• **EXERCISE GOAL**
Verbatim copy without images: repeat the records in full.

======== TASK INPUTS ========

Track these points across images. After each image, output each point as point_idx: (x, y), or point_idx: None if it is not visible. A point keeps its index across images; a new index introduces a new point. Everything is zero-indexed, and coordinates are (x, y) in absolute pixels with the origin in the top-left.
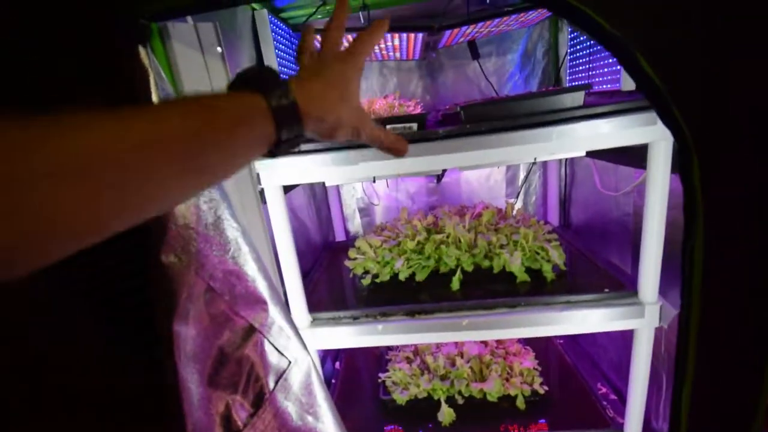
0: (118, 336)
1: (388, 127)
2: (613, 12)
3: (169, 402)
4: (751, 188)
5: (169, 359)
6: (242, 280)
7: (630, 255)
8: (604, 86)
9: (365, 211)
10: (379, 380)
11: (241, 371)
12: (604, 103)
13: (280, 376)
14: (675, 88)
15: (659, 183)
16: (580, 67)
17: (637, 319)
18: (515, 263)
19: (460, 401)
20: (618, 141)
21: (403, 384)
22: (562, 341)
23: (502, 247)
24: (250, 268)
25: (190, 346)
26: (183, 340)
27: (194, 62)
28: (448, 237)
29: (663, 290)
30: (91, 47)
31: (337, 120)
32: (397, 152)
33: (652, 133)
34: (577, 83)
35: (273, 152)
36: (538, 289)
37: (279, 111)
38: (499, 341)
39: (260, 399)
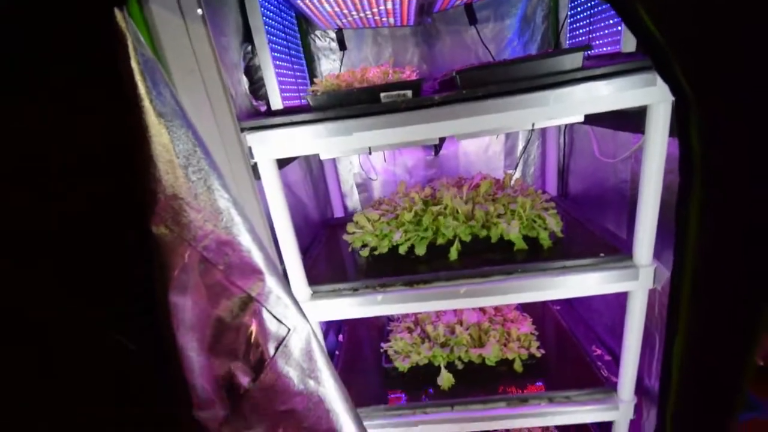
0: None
1: (382, 95)
2: None
3: (170, 369)
4: (750, 147)
5: (167, 329)
6: (236, 250)
7: (626, 221)
8: (604, 49)
9: (363, 187)
10: (381, 350)
11: (240, 339)
12: (603, 65)
13: (280, 342)
14: (675, 42)
15: (657, 146)
16: (580, 31)
17: (631, 282)
18: (513, 231)
19: (460, 366)
20: (617, 103)
21: (404, 352)
22: (558, 307)
23: (499, 216)
24: (244, 239)
25: (187, 316)
26: (180, 311)
27: (174, 26)
28: (445, 208)
29: (657, 253)
30: (64, 11)
31: None
32: None
33: (651, 95)
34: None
35: None
36: (535, 256)
37: None
38: (497, 309)
39: (261, 364)
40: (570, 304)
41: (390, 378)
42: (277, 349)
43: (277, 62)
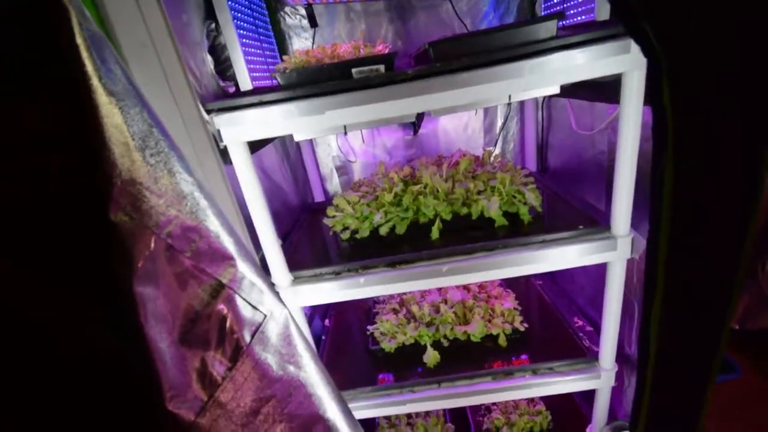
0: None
1: (354, 70)
2: None
3: (140, 362)
4: (721, 106)
5: (134, 321)
6: (204, 236)
7: (604, 192)
8: (578, 18)
9: (343, 170)
10: (368, 332)
11: (213, 327)
12: (577, 34)
13: (257, 329)
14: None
15: (632, 114)
16: (555, 0)
17: (610, 252)
18: (493, 208)
19: (446, 344)
20: (591, 72)
21: (390, 333)
22: (540, 282)
23: (479, 193)
24: (212, 224)
25: (155, 307)
26: (147, 301)
27: None
28: (425, 187)
29: (634, 223)
30: None
31: None
32: None
33: (625, 63)
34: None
35: None
36: (516, 231)
37: None
38: (480, 286)
39: (237, 352)
40: (552, 279)
41: (377, 359)
42: (253, 335)
43: (244, 40)
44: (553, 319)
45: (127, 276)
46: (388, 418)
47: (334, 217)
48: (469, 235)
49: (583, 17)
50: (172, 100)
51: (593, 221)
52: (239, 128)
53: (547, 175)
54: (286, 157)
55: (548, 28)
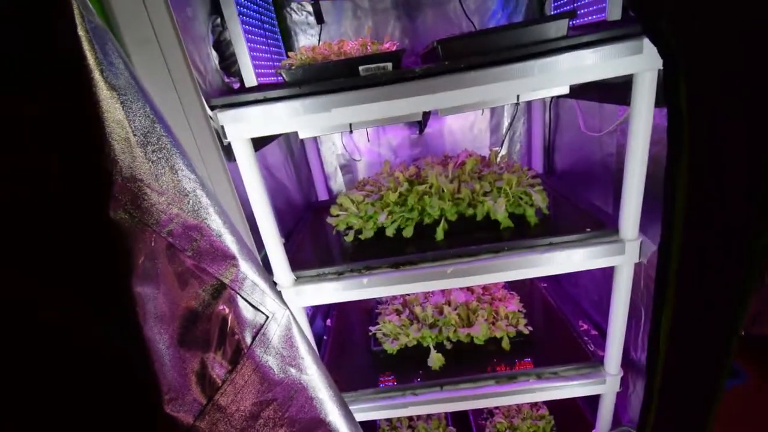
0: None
1: (361, 68)
2: None
3: (137, 363)
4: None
5: (132, 321)
6: (206, 235)
7: (612, 195)
8: (588, 18)
9: (347, 168)
10: (370, 333)
11: (214, 329)
12: (588, 33)
13: (258, 331)
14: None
15: (643, 116)
16: (564, 0)
17: (617, 256)
18: (499, 210)
19: (449, 346)
20: (602, 73)
21: (393, 335)
22: (545, 285)
23: (485, 194)
24: (214, 222)
25: (154, 307)
26: (146, 301)
27: None
28: (431, 187)
29: (643, 228)
30: None
31: None
32: None
33: (637, 64)
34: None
35: None
36: (522, 233)
37: None
38: (485, 288)
39: (238, 355)
40: (557, 282)
41: (379, 361)
42: (254, 337)
43: (250, 36)
44: (558, 322)
45: (125, 275)
46: (389, 420)
47: (337, 216)
48: (475, 236)
49: (594, 17)
50: (176, 96)
51: (601, 224)
52: (243, 125)
53: (553, 177)
54: (290, 155)
55: (559, 27)
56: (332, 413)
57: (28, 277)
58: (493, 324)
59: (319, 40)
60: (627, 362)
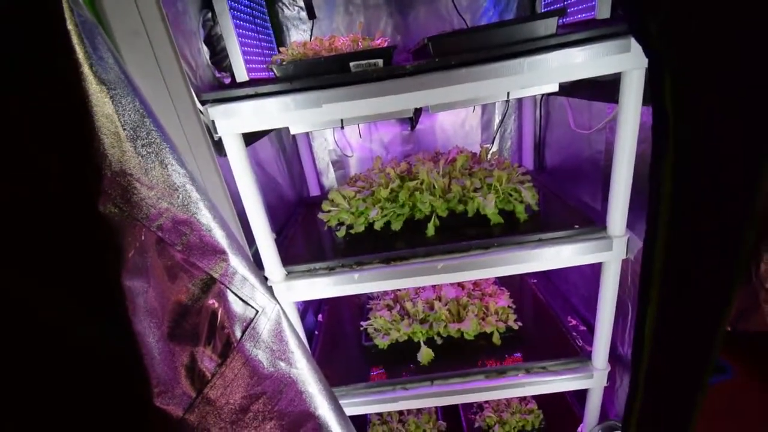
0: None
1: (352, 64)
2: None
3: (128, 357)
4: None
5: (121, 314)
6: (195, 229)
7: (601, 192)
8: (578, 16)
9: (339, 164)
10: (361, 328)
11: (203, 323)
12: (578, 31)
13: (248, 325)
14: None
15: (631, 114)
16: None
17: (605, 252)
18: (489, 206)
19: (439, 342)
20: (591, 71)
21: (384, 330)
22: (535, 281)
23: (476, 190)
24: (204, 217)
25: (144, 301)
26: (136, 295)
27: None
28: (422, 183)
29: (630, 224)
30: None
31: None
32: None
33: (625, 62)
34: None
35: None
36: (512, 229)
37: None
38: (475, 284)
39: (227, 349)
40: (547, 278)
41: (370, 356)
42: (244, 331)
43: (241, 31)
44: (547, 318)
45: (115, 269)
46: (379, 414)
47: (329, 211)
48: (465, 232)
49: (583, 15)
50: (166, 90)
51: (589, 221)
52: (234, 120)
53: (543, 174)
54: (281, 151)
55: (548, 25)
56: (322, 407)
57: (28, 277)
58: (483, 319)
59: (310, 36)
60: (614, 357)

========

• **SOLVED EXERCISE**
Track these points across images. After each image, output each point as point_idx: (x, y), or point_idx: None if it is not visible. A point keeps its index across images; a new index introduces a new point. Everything is zero-indexed, and coordinates are (x, y) in absolute pixels with the origin in the top-left.
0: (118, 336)
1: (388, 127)
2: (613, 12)
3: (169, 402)
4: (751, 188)
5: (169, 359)
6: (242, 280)
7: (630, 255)
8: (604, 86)
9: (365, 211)
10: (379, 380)
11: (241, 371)
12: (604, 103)
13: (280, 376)
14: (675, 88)
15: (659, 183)
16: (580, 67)
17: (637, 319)
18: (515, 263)
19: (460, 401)
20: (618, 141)
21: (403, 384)
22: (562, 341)
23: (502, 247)
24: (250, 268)
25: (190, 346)
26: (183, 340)
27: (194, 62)
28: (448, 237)
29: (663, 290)
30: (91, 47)
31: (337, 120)
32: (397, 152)
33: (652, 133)
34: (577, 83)
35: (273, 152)
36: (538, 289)
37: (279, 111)
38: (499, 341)
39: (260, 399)
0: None
1: (382, 95)
2: None
3: (170, 369)
4: (750, 147)
5: (167, 329)
6: (236, 250)
7: (626, 221)
8: (604, 49)
9: (363, 187)
10: (381, 350)
11: (240, 339)
12: (603, 65)
13: (280, 342)
14: (675, 42)
15: (657, 146)
16: (580, 31)
17: (631, 282)
18: (513, 231)
19: (460, 366)
20: (617, 103)
21: (404, 352)
22: (558, 307)
23: (499, 216)
24: (244, 239)
25: (187, 316)
26: (180, 311)
27: (174, 26)
28: (445, 208)
29: (657, 253)
30: (64, 11)
31: None
32: None
33: (651, 95)
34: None
35: None
36: (535, 256)
37: None
38: (497, 309)
39: (261, 364)
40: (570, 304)
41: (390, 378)
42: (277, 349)
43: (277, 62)
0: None
1: (354, 70)
2: None
3: (140, 362)
4: (721, 106)
5: (134, 321)
6: (204, 236)
7: (604, 192)
8: (578, 18)
9: (343, 170)
10: (368, 332)
11: (213, 327)
12: (577, 34)
13: (257, 329)
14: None
15: (632, 114)
16: (555, 0)
17: (610, 252)
18: (493, 208)
19: (446, 344)
20: (591, 72)
21: (390, 333)
22: (540, 282)
23: (479, 193)
24: (212, 224)
25: (155, 307)
26: (147, 301)
27: None
28: (425, 187)
29: (634, 223)
30: None
31: None
32: None
33: (625, 63)
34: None
35: None
36: (516, 231)
37: None
38: (480, 286)
39: (237, 352)
40: (552, 279)
41: (377, 359)
42: (253, 335)
43: (244, 40)
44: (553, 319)
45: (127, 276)
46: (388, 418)
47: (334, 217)
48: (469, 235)
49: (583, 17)
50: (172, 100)
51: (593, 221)
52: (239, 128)
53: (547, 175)
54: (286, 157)
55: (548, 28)
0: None
1: (361, 68)
2: None
3: (137, 363)
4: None
5: (132, 321)
6: (206, 235)
7: (612, 195)
8: (588, 18)
9: (347, 168)
10: (370, 333)
11: (214, 329)
12: (588, 33)
13: (258, 331)
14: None
15: (643, 116)
16: (564, 0)
17: (617, 256)
18: (499, 210)
19: (449, 346)
20: (602, 73)
21: (393, 335)
22: (545, 285)
23: (485, 194)
24: (214, 222)
25: (154, 307)
26: (146, 301)
27: None
28: (431, 187)
29: (643, 228)
30: None
31: None
32: None
33: (637, 64)
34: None
35: None
36: (522, 233)
37: None
38: (485, 288)
39: (238, 355)
40: (557, 282)
41: (379, 361)
42: (254, 337)
43: (250, 36)
44: (558, 322)
45: (125, 275)
46: (389, 420)
47: (337, 216)
48: (475, 236)
49: (594, 17)
50: (176, 96)
51: (601, 224)
52: (243, 125)
53: (553, 177)
54: (290, 155)
55: (559, 27)
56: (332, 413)
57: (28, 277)
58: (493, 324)
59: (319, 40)
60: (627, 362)
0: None
1: (352, 64)
2: None
3: (128, 357)
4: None
5: (121, 314)
6: (195, 229)
7: (601, 192)
8: (578, 16)
9: (339, 164)
10: (361, 328)
11: (203, 323)
12: (578, 31)
13: (248, 325)
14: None
15: (631, 114)
16: None
17: (605, 252)
18: (489, 206)
19: (439, 342)
20: (591, 71)
21: (384, 330)
22: (535, 281)
23: (476, 190)
24: (204, 217)
25: (144, 301)
26: (136, 295)
27: None
28: (422, 183)
29: (630, 224)
30: None
31: None
32: None
33: (625, 62)
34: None
35: None
36: (512, 229)
37: None
38: (475, 284)
39: (227, 349)
40: (547, 278)
41: (370, 356)
42: (244, 331)
43: (241, 31)
44: (547, 318)
45: (115, 269)
46: (379, 414)
47: (329, 211)
48: (465, 232)
49: (583, 15)
50: (166, 90)
51: (589, 221)
52: (234, 120)
53: (543, 174)
54: (281, 151)
55: (548, 25)
56: (322, 407)
57: (28, 277)
58: (483, 319)
59: (310, 36)
60: (614, 357)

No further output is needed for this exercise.